• ACTIVITY:
Transcribe only part of the material below: the lines from the one containing "admin@aap.org.au" through the one containing "A. Public hearing", inclusive, exactly as written.

_ _ _ _ _ _ _

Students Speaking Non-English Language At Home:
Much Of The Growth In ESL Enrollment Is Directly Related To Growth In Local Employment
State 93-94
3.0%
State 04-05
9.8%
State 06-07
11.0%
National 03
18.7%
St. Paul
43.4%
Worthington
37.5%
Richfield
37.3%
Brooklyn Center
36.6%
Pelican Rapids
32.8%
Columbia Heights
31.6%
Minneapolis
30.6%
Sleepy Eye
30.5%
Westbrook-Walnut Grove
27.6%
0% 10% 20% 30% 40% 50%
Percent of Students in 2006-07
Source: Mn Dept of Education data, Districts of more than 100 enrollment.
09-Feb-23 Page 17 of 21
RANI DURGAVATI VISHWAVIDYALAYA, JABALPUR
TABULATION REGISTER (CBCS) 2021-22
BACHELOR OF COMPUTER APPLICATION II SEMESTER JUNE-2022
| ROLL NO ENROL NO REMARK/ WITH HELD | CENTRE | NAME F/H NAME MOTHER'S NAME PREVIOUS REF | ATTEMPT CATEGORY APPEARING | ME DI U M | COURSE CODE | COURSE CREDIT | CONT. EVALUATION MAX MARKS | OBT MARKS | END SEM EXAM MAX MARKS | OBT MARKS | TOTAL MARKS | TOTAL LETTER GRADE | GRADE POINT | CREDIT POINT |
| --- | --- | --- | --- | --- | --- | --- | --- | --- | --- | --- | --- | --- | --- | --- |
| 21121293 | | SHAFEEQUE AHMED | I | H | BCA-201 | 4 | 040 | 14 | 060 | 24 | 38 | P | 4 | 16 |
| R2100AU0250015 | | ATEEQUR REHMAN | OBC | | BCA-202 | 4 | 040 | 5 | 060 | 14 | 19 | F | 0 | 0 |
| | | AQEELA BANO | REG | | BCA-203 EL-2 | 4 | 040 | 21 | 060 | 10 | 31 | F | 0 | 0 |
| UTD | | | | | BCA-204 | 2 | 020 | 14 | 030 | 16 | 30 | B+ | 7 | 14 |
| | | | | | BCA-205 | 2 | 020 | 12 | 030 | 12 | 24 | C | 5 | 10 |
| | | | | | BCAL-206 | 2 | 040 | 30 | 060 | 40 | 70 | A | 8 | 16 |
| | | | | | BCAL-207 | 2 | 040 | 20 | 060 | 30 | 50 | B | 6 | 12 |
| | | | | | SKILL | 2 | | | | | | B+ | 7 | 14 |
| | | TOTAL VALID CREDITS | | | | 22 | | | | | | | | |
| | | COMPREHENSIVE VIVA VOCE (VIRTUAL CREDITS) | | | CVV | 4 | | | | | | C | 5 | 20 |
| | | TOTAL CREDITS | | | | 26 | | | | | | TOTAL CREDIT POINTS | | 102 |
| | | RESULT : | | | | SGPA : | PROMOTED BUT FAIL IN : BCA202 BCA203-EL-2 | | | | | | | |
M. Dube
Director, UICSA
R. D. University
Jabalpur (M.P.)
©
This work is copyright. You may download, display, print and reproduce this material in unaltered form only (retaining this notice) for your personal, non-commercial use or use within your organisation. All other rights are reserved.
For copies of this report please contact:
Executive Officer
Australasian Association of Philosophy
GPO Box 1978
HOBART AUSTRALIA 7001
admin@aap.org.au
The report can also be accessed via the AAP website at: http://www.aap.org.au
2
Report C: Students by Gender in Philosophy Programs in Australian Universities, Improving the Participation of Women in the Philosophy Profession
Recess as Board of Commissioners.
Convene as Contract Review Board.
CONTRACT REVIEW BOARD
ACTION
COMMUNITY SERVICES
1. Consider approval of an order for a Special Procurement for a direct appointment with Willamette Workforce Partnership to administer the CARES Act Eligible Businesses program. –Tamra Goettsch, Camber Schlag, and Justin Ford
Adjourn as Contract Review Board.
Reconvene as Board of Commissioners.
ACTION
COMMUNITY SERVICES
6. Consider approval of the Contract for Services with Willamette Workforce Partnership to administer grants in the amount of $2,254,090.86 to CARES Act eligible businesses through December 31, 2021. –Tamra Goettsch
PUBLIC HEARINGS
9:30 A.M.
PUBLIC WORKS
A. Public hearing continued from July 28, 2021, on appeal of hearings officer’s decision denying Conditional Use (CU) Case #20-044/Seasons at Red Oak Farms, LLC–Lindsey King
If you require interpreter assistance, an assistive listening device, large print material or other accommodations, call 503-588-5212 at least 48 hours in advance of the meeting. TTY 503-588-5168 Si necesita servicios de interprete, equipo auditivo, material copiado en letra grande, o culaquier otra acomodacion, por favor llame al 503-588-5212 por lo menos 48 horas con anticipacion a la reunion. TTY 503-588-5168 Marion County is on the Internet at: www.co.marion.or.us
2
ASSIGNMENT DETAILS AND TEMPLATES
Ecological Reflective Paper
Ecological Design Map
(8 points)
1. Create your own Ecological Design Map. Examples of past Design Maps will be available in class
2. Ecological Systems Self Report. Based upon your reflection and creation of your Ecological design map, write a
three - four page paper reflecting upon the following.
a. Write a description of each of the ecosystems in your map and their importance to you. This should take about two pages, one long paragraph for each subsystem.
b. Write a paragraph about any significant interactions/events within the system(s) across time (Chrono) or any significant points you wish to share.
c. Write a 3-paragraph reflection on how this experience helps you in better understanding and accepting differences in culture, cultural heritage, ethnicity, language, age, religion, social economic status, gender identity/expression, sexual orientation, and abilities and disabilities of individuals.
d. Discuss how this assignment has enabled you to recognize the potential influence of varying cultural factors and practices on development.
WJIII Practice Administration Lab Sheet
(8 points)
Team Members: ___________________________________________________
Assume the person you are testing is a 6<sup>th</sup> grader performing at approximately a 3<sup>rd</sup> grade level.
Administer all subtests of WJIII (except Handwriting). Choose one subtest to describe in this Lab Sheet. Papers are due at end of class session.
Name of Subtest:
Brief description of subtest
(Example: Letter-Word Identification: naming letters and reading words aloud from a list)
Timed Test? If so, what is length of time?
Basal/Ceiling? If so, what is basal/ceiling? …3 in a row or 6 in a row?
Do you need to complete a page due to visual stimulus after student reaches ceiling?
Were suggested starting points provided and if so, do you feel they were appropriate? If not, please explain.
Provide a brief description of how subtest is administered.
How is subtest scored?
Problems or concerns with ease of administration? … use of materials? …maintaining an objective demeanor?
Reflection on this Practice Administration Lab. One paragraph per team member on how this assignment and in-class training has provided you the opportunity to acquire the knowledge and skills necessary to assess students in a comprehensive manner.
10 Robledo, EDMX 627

_ _ _ _ _ _ _

• ANSWER SECTION:
admin@aap.org.au
The report can also be accessed via the AAP website at: http://www.aap.org.au
2
Report C: Students by Gender in Philosophy Programs in Australian Universities, Improving the Participation of Women in the Philosophy Profession
Recess as Board of Commissioners.
Convene as Contract Review Board.
CONTRACT REVIEW BOARD
ACTION
COMMUNITY SERVICES
1. Consider approval of an order for a Special Procurement for a direct appointment with Willamette Workforce Partnership to administer the CARES Act Eligible Businesses program. –Tamra Goettsch, Camber Schlag, and Justin Ford
Adjourn as Contract Review Board.
Reconvene as Board of Commissioners.
ACTION
COMMUNITY SERVICES
6. Consider approval of the Contract for Services with Willamette Workforce Partnership to administer grants in the amount of $2,254,090.86 to CARES Act eligible businesses through December 31, 2021. –Tamra Goettsch
PUBLIC HEARINGS
9:30 A.M.
PUBLIC WORKS
A. Public hearing continued from July 28, 2021, on appeal of hearings officer’s decision denying Conditional Use (CU) Case #20-044/Seasons at Red Oak Farms, LLC–Lindsey King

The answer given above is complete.